> _What you are asked to do_:
Please repeat every entry that follows, keeping each one exactly the same.

> _Extracted information_:
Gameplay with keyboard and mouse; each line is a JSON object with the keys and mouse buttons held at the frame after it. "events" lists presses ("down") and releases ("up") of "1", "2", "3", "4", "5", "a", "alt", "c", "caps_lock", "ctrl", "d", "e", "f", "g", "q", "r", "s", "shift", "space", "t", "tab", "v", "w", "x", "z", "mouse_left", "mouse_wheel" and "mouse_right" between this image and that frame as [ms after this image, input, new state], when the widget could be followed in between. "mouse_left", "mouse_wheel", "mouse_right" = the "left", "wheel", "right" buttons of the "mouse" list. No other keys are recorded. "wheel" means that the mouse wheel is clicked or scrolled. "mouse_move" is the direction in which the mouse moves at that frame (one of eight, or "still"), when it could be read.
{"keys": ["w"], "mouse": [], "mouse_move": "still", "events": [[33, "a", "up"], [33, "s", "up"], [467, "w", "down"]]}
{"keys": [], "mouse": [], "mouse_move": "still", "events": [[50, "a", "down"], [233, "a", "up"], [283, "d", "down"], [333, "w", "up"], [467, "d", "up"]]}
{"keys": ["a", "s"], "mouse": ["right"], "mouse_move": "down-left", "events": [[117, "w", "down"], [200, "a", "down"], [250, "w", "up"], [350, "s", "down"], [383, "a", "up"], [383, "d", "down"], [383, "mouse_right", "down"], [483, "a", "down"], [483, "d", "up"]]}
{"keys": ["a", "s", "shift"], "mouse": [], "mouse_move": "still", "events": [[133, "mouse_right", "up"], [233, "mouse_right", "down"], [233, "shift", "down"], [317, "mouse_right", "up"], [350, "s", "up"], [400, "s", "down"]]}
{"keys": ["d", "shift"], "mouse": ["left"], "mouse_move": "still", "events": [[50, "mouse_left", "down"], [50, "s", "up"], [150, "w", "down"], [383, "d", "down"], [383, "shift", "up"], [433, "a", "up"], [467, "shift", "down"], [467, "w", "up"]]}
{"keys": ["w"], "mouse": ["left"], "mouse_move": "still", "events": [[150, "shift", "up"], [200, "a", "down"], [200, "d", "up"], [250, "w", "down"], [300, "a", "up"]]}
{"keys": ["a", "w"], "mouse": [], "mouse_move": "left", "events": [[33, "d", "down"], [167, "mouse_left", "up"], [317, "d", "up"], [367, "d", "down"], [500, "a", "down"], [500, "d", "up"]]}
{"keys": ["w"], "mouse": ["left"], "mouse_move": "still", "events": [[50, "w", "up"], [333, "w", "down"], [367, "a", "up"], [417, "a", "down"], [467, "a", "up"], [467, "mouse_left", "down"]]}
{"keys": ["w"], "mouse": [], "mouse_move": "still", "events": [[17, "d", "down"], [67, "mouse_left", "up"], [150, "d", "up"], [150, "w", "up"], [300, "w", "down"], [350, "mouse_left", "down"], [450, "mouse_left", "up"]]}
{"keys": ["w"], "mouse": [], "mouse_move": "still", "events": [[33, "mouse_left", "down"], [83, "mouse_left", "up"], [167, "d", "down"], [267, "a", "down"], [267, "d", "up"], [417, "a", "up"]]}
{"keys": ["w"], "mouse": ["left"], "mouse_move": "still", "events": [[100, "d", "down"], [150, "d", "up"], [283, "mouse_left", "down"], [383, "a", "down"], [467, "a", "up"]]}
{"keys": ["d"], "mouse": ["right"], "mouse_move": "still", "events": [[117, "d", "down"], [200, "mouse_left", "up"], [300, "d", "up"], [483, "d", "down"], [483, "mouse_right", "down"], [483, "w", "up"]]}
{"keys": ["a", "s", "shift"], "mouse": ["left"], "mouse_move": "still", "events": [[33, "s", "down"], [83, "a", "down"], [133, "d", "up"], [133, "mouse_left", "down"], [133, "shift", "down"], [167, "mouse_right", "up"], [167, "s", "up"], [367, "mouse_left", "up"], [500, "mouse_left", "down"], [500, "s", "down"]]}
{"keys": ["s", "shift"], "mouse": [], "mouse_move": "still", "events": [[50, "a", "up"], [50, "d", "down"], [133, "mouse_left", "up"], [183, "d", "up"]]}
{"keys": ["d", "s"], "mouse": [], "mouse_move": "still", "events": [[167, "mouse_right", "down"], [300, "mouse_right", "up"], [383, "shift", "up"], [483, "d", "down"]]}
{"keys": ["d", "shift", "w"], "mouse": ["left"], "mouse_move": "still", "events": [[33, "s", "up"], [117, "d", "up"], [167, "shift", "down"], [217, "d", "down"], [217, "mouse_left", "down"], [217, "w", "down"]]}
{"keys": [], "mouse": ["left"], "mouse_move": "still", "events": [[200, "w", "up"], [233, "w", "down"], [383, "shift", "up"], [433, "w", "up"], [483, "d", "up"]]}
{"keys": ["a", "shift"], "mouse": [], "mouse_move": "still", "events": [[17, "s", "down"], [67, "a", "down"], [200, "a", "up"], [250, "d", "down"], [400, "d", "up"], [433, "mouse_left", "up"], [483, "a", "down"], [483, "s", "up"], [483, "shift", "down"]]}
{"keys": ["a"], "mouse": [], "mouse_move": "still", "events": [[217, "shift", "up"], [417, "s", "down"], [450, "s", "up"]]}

> _Answer section_:
Gameplay with keyboard and mouse; each line is a JSON object with the keys and mouse buttons held at the frame after it. "events" lists presses ("down") and releases ("up") of "1", "2", "3", "4", "5", "a", "alt", "c", "caps_lock", "ctrl", "d", "e", "f", "g", "q", "r", "s", "shift", "space", "t", "tab", "v", "w", "x", "z", "mouse_left", "mouse_wheel" and "mouse_right" between this image and that frame as [ms after this image, input, new state], when the widget could be followed in between. "mouse_left", "mouse_wheel", "mouse_right" = the "left", "wheel", "right" buttons of the "mouse" list. No other keys are recorded. "wheel" means that the mouse wheel is clicked or scrolled. "mouse_move" is the direction in which the mouse moves at that frame (one of eight, or "still"), when it could be read.
{"keys": ["w"], "mouse": [], "mouse_move": "still", "events": [[33, "a", "up"], [33, "s", "up"], [467, "w", "down"]]}
{"keys": [], "mouse": [], "mouse_move": "still", "events": [[50, "a", "down"], [233, "a", "up"], [283, "d", "down"], [333, "w", "up"], [467, "d", "up"]]}
{"keys": ["a", "s"], "mouse": ["right"], "mouse_move": "down-left", "events": [[117, "w", "down"], [200, "a", "down"], [250, "w", "up"], [350, "s", "down"], [383, "a", "up"], [383, "d", "down"], [383, "mouse_right", "down"], [483, "a", "down"], [483, "d", "up"]]}
{"keys": ["a", "s", "shift"], "mouse": [], "mouse_move": "still", "events": [[133, "mouse_right", "up"], [233, "mouse_right", "down"], [233, "shift", "down"], [317, "mouse_right", "up"], [350, "s", "up"], [400, "s", "down"]]}
{"keys": ["d", "shift"], "mouse": ["left"], "mouse_move": "still", "events": [[50, "mouse_left", "down"], [50, "s", "up"], [150, "w", "down"], [383, "d", "down"], [383, "shift", "up"], [433, "a", "up"], [467, "shift", "down"], [467, "w", "up"]]}
{"keys": ["w"], "mouse": ["left"], "mouse_move": "still", "events": [[150, "shift", "up"], [200, "a", "down"], [200, "d", "up"], [250, "w", "down"], [300, "a", "up"]]}
{"keys": ["a", "w"], "mouse": [], "mouse_move": "left", "events": [[33, "d", "down"], [167, "mouse_left", "up"], [317, "d", "up"], [367, "d", "down"], [500, "a", "down"], [500, "d", "up"]]}
{"keys": ["w"], "mouse": ["left"], "mouse_move": "still", "events": [[50, "w", "up"], [333, "w", "down"], [367, "a", "up"], [417, "a", "down"], [467, "a", "up"], [467, "mouse_left", "down"]]}
{"keys": ["w"], "mouse": [], "mouse_move": "still", "events": [[17, "d", "down"], [67, "mouse_left", "up"], [150, "d", "up"], [150, "w", "up"], [300, "w", "down"], [350, "mouse_left", "down"], [450, "mouse_left", "up"]]}
{"keys": ["w"], "mouse": [], "mouse_move": "still", "events": [[33, "mouse_left", "down"], [83, "mouse_left", "up"], [167, "d", "down"], [267, "a", "down"], [267, "d", "up"], [417, "a", "up"]]}
{"keys": ["w"], "mouse": ["left"], "mouse_move": "still", "events": [[100, "d", "down"], [150, "d", "up"], [283, "mouse_left", "down"], [383, "a", "down"], [467, "a", "up"]]}
{"keys": ["d"], "mouse": ["right"], "mouse_move": "still", "events": [[117, "d", "down"], [200, "mouse_left", "up"], [300, "d", "up"], [483, "d", "down"], [483, "mouse_right", "down"], [483, "w", "up"]]}
{"keys": ["a", "s", "shift"], "mouse": ["left"], "mouse_move": "still", "events": [[33, "s", "down"], [83, "a", "down"], [133, "d", "up"], [133, "mouse_left", "down"], [133, "shift", "down"], [167, "mouse_right", "up"], [167, "s", "up"], [367, "mouse_left", "up"], [500, "mouse_left", "down"], [500, "s", "down"]]}
{"keys": ["s", "shift"], "mouse": [], "mouse_move": "still", "events": [[50, "a", "up"], [50, "d", "down"], [133, "mouse_left", "up"], [183, "d", "up"]]}
{"keys": ["d", "s"], "mouse": [], "mouse_move": "still", "events": [[167, "mouse_right", "down"], [300, "mouse_right", "up"], [383, "shift", "up"], [483, "d", "down"]]}
{"keys": ["d", "shift", "w"], "mouse": ["left"], "mouse_move": "still", "events": [[33, "s", "up"], [117, "d", "up"], [167, "shift", "down"], [217, "d", "down"], [217, "mouse_left", "down"], [217, "w", "down"]]}
{"keys": [], "mouse": ["left"], "mouse_move": "still", "events": [[200, "w", "up"], [233, "w", "down"], [383, "shift", "up"], [433, "w", "up"], [483, "d", "up"]]}
{"keys": ["a", "shift"], "mouse": [], "mouse_move": "still", "events": [[17, "s", "down"], [67, "a", "down"], [200, "a", "up"], [250, "d", "down"], [400, "d", "up"], [433, "mouse_left", "up"], [483, "a", "down"], [483, "s", "up"], [483, "shift", "down"]]}
{"keys": ["a"], "mouse": [], "mouse_move": "still", "events": [[217, "shift", "up"], [417, "s", "down"], [450, "s", "up"]]}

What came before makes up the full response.